Work order: Range to reproduce from the entries below: the line with "qawwi (F6-7) u", the line with "untuk menjadi analis bisnis yang efektif dan", and every line in between. Give them exactly and give nothing else.

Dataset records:

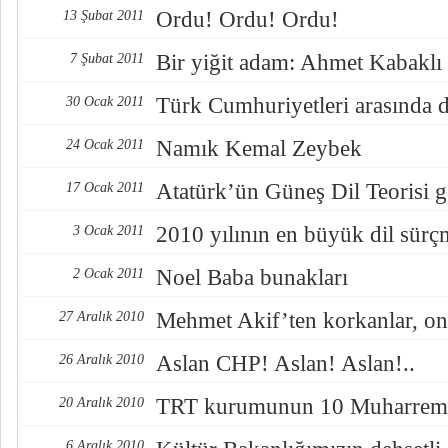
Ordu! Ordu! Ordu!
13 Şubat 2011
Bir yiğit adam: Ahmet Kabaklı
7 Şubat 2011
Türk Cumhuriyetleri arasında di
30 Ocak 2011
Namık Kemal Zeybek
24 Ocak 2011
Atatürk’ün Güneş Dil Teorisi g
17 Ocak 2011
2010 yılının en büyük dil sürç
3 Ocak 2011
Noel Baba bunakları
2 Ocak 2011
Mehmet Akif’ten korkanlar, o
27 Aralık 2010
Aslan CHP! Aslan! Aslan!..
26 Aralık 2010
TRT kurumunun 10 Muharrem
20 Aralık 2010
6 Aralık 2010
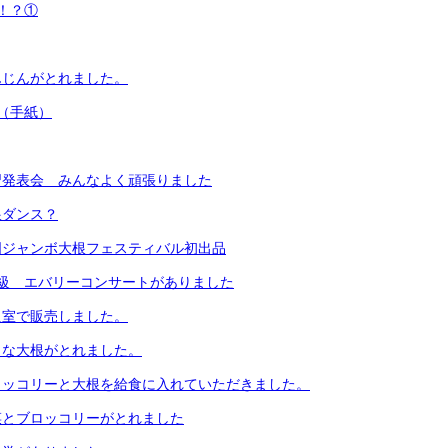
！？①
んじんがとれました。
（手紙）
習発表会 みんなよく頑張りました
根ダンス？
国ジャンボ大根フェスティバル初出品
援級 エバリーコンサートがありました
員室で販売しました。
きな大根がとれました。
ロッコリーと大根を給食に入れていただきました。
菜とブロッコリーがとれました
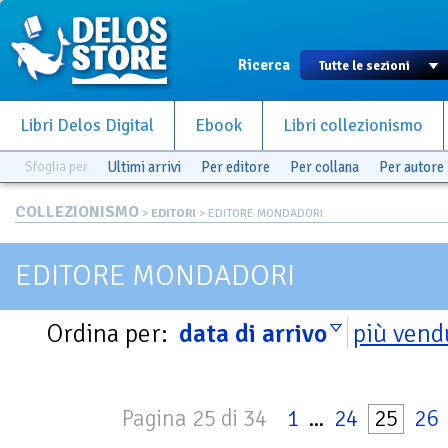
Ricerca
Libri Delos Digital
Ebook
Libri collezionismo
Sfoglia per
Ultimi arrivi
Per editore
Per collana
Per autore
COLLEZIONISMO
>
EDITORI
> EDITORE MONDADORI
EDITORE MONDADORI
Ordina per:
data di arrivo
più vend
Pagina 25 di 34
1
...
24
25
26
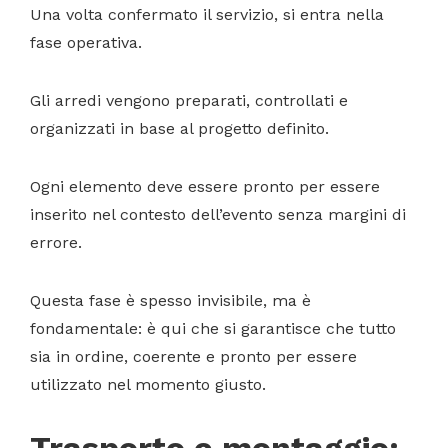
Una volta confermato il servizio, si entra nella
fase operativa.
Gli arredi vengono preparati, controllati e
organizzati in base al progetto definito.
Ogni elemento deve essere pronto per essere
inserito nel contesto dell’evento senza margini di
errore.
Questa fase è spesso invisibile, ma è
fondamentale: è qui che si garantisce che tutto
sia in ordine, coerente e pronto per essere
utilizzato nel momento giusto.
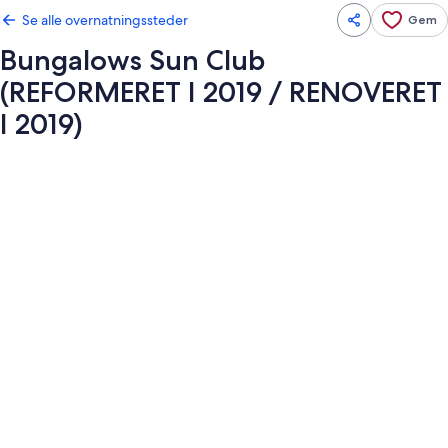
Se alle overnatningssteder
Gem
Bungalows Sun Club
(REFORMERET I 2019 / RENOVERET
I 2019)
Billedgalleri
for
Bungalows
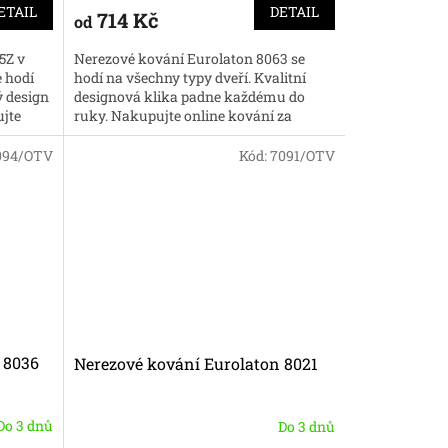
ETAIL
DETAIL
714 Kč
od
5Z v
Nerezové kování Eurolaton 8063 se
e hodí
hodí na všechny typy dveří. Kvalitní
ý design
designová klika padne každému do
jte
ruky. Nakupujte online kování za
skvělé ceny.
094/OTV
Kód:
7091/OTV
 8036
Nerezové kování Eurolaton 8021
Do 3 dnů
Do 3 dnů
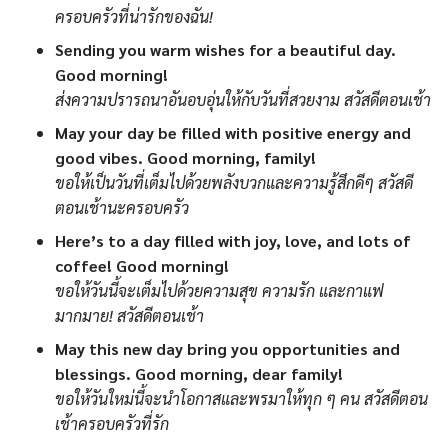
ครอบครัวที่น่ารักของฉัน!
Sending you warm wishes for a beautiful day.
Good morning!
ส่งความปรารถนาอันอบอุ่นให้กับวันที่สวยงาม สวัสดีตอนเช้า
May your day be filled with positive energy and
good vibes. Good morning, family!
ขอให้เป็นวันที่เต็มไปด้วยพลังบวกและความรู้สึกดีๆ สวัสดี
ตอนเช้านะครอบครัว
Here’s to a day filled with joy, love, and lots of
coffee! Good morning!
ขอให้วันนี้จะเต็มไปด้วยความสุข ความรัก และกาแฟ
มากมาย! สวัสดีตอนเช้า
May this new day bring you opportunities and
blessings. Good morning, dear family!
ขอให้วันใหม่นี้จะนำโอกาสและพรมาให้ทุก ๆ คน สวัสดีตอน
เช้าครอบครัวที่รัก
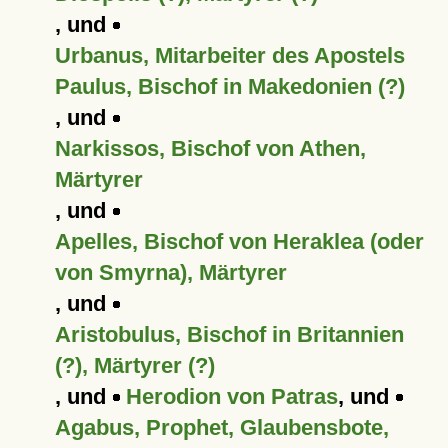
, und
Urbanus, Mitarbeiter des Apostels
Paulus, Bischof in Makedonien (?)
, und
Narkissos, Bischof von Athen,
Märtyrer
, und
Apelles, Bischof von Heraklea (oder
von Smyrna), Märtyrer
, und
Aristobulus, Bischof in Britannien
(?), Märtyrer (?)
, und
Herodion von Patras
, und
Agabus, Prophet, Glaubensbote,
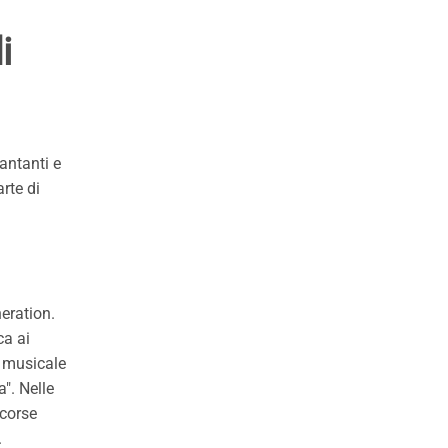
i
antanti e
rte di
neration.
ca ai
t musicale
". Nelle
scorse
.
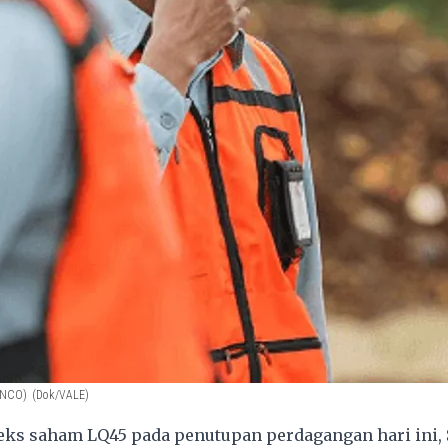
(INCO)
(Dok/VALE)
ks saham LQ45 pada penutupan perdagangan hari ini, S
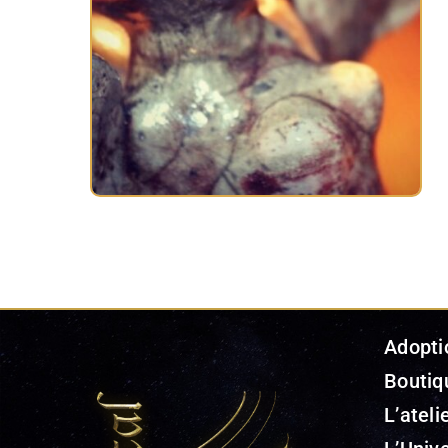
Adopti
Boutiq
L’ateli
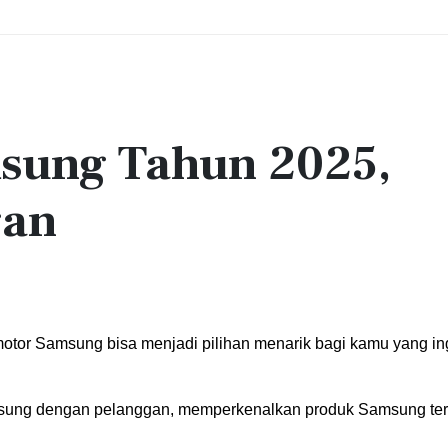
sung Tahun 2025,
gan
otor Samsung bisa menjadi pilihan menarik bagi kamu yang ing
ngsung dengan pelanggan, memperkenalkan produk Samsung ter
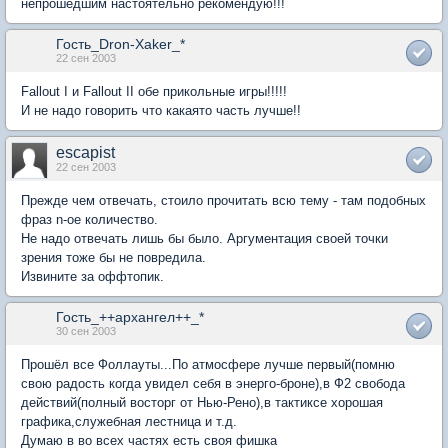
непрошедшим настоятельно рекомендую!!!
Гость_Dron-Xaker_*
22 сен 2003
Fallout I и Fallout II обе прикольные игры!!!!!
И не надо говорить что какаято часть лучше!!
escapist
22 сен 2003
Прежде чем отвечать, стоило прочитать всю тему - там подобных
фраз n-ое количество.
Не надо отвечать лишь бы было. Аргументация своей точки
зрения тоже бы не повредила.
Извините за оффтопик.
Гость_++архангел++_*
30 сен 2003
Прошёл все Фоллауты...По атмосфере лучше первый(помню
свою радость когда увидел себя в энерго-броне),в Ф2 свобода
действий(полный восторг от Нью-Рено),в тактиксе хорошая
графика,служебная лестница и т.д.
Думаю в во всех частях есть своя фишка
==
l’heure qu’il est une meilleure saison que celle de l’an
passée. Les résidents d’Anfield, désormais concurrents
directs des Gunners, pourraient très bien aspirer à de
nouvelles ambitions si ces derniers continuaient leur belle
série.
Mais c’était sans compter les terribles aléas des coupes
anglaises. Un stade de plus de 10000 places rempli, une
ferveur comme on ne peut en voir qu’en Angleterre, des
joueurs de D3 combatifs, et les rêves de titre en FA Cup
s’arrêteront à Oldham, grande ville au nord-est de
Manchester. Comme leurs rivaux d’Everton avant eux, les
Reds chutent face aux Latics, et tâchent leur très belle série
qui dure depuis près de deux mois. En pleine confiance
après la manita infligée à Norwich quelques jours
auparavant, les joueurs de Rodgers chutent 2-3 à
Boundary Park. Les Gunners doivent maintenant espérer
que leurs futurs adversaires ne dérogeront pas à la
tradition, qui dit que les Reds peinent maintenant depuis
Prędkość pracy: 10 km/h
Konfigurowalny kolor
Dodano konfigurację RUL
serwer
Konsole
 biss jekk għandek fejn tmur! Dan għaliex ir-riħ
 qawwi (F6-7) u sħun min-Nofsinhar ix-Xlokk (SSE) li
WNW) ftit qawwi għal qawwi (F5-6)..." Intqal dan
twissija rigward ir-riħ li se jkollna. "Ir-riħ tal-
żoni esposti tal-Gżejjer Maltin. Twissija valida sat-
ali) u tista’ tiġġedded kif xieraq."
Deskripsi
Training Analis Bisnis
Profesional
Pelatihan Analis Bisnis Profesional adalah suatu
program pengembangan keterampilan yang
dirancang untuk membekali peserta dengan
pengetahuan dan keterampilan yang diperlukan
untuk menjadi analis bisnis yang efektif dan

Solution below:
 qawwi (F6-7) u sħun min-Nofsinhar ix-Xlokk (SSE) li
WNW) ftit qawwi għal qawwi (F5-6)..." Intqal dan
twissija rigward ir-riħ li se jkollna. "Ir-riħ tal-
żoni esposti tal-Gżejjer Maltin. Twissija valida sat-
ali) u tista’ tiġġedded kif xieraq."
Deskripsi
Training Analis Bisnis
Profesional
Pelatihan Analis Bisnis Profesional adalah suatu
program pengembangan keterampilan yang
dirancang untuk membekali peserta dengan
pengetahuan dan keterampilan yang diperlukan
untuk menjadi analis bisnis yang efektif dan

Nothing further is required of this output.